Espaço cultural da Prefeitura abre estreia neste sábado e domingo (27 e 28/06), das 9h às 13h; destaque é exposição sobre grafismos africanos
Quer conferir as cores da arte afro e conhecer a história de Hortolândia? Você pode fazer isso no Museu Municipal Estação Jacuba. O espaço cultural da Prefeitura abre para visitação, neste sábado e domingo (27 e 28/06), das 9h às 13h. O museu está localizado na rua Rosa Maestrello, 2, Vila São Francisco.
Atualmente, o museu está com a exposição “Heranças da Diáspora: Grafismos africanos”. Estão expostas 25 obras, recentes e antigas, produzidas pelo artista e pesquisador Adelson Santos.

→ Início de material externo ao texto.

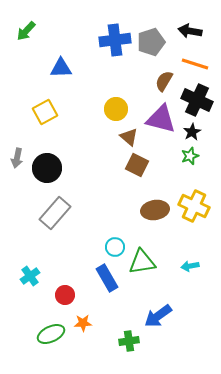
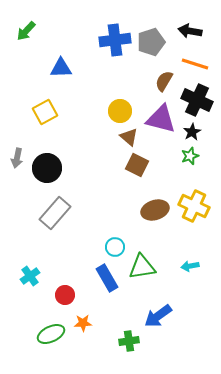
yellow circle: moved 4 px right, 2 px down
brown ellipse: rotated 8 degrees counterclockwise
green triangle: moved 5 px down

Os trabalhos são em diferentes suportes e materiais, como cerâmica, pintura na juta, algodão cru e telas. O acervo inclui ainda máscaras. As obras apresentam os grafismos, que são um dos elementos mais característicos da cultura africana. A exposição fica em cartaz no museu até esta terça-feira (30/06).



PRÉDIO HISTÓRICO
Além de conferir a exposição, o público pode ainda conhecer as outras mostras permanentes do museu. O espaço ocupa o prédio da antiga estação ferroviária Jacuba que foi restaurado pela Prefeitura e inaugurado em 2014.
O museu tem um acervo de fotos e objetos antigos, expostos em diferentes salas, sobre a história da estação e do município. O material é parte importante do patrimônio histórico-cultural de Hortolândia.

SELFIES
O museu fica ao lado da via férrea. Durante a visita, o público poderá ter a sorte de ver o trem passar e registrar o momento com fotos, selfies e vídeos. Por medida de segurança, a equipe do museu orienta os visitantes a não ultrapassar a grade que cerca a plataforma externa para tirar fotos ou gravar vídeos na hora da passagem do trem.
Outro atrativo, na entrada, é o exemplar de uma espécie arbórea popularmente chamada “árvore-do-viajante”, que foi plantada na época da restauração do prédio, e é de uso ornamental. De acordo com informações levantadas pela Secretaria de Cultura, o nome científico da espécie é Ravenala madagascariensis. Suas folhas são grandes, também parecidas com as da bananeira. Em razão disso, a planta acumula água, que servia para matar a sede dos viajantes, motivo pelo qual recebeu seu nome popular.
Após o passeio pelo museu, o público pode ainda descansar e usufruir a área externa do centro, onde há árvores frutíferas, duas mangueiras e uma caramboleira, que oferecem sombras acolhedoras, principalmente nos dias de sol forte.